He was paid by a stranger walking through an airport who handed him a paper bag full of foreign currency. Sometimes it was in British pounds, sometimes in Japanese yen, but always a preferred currency. He would have bet on the denomination from week to week, but he had no one with whom to bet.
There was no real record of his existence. There was no personnel file at Langley. At most, there was a letter someplace rejecting his application to the CIA and thanking him for his interest. But even this probably didn’t exist. In fact, he had never been to Langley. He had not been trained on the farm (actually there are several farms), but overseas by private contractors, former British SAS, whose names he didn’t know and who didn’t know his. In a few cases, he lived with them while they trained him. When he moved on, so did they.

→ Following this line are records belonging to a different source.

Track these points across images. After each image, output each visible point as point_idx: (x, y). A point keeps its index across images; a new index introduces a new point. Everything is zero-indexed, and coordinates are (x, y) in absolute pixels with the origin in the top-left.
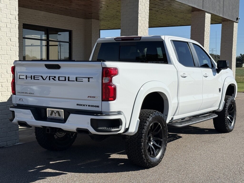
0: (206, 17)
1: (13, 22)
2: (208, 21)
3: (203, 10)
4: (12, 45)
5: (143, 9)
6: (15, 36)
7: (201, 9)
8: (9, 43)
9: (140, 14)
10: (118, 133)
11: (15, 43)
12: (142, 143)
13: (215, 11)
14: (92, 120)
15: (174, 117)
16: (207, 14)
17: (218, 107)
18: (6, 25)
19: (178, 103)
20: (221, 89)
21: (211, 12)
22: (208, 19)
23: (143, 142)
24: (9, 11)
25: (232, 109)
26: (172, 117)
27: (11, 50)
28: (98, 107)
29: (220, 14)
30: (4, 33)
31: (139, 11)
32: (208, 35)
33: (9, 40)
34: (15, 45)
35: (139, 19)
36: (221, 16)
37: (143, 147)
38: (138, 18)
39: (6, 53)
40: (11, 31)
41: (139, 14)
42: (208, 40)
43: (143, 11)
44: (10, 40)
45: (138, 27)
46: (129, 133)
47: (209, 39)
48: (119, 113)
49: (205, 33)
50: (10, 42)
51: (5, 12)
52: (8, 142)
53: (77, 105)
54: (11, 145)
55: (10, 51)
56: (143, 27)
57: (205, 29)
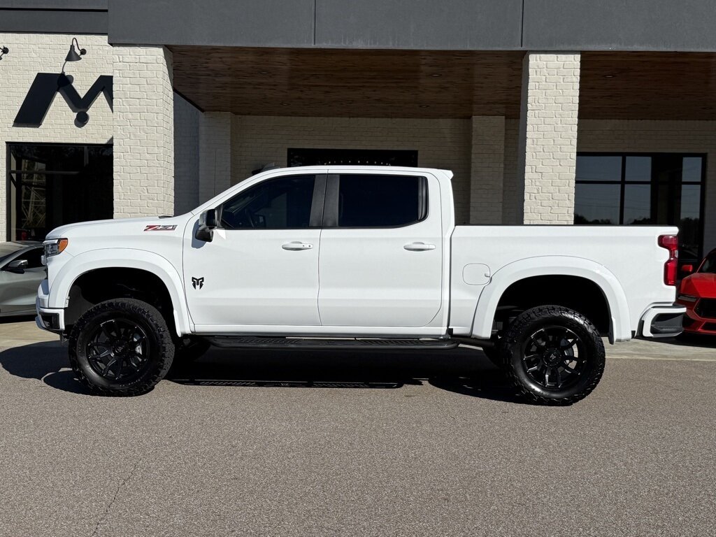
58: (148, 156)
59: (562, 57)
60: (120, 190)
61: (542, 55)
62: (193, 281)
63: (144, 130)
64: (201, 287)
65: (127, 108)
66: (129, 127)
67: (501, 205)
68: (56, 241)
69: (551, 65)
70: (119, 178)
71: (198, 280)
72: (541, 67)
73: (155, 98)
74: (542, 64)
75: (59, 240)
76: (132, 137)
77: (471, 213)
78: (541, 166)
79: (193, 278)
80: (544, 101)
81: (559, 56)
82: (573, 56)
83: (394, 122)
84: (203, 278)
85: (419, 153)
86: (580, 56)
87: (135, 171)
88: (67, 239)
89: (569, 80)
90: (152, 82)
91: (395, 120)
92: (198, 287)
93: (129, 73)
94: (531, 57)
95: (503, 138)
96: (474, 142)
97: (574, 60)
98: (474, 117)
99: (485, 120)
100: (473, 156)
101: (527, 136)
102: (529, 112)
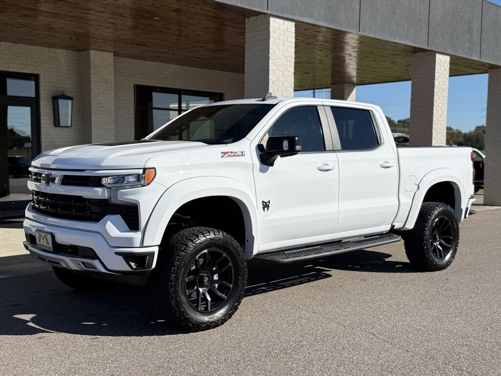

His first mission was to crawl through a tunnel into East Berlin and bring out an “asset” the U.S. wanted. On the West Berlin side he met Germans he didn’t know, whom he had to trust with his life to take him over to the other side. They were German nationals working for the U.S., part of an intelligence network reconstructed after the evisceration of the CIA by another political media star, Senator Frank Church. The senator wanted to be president, and chairing a committee parading the nation’s intelligence secrets day after day before the world’s cameras was to be his ticket to the White House.
Intelligence networks built up over decades collapsed as operatives feared that in America’s eagerness to do what no nation state had ever done — expose its deepest secrets to the world — they too would be exposed. Some piece of paper with their names on it would be waved before the world’s media in order to advance someone’s political agenda, even as two KGB officers dutifully and quietly sat at the back of the hearing room. One can only imagine what thoughts ran through their minds.
My friend came back safely from East Berlin and subsequently parachuted behind enemy lines in the Balkans to fight a war that America was “never involved” in but had perceived interests in.
Like a number of denizens of the netherworld where America’s secret wars are waged, my friend could not have been roused to sit in the audience at Langley and applaud President Obama’s rationale for releasing the secret memorandum on what is being called “torture.” My friend would have left others to determine what is and isn’t torture and what should be the new administration’s appropriate policy prescriptions. His anger would be directed at the public disclosure of intelligence that ultimately would have put him in harm’s way because the foreign nationals we need to work for us would have scurried into oblivion. Once again, vital networks would have imploded, and once again the process of recruiting new networks would be more arduous and ultimately comprised of lesser stuff. All of this would have been inconsequential to the secretaries, administrators, and analysts who formed the compliant audience that applauded President Obama at the CIA. My friend would have thought about what a foreign national working for us would think of his own security if he could turn on the television and watch the Obama administration threaten to throw Condoleezza Rice to the jackals.
Maybe my friend would look at his leg that never healed properly after he was caught and beaten by police in a foreign country for being where he shouldn’t have been. He never admitted that he was spying or even that he was an American, and despite the beating, he talked his way out of a dangerous situation. His injury disqualified him for field work, and he was not the type to sit at a desk and push paper. Last I saw him, he was thinking about exchanging some of those preferred currencies and going into business. No doubt, he watched Obama’s CIA press conference and thought he was seeing a rerun of the Church Committee. He probably thought that beating years ago was a blessing in disguise.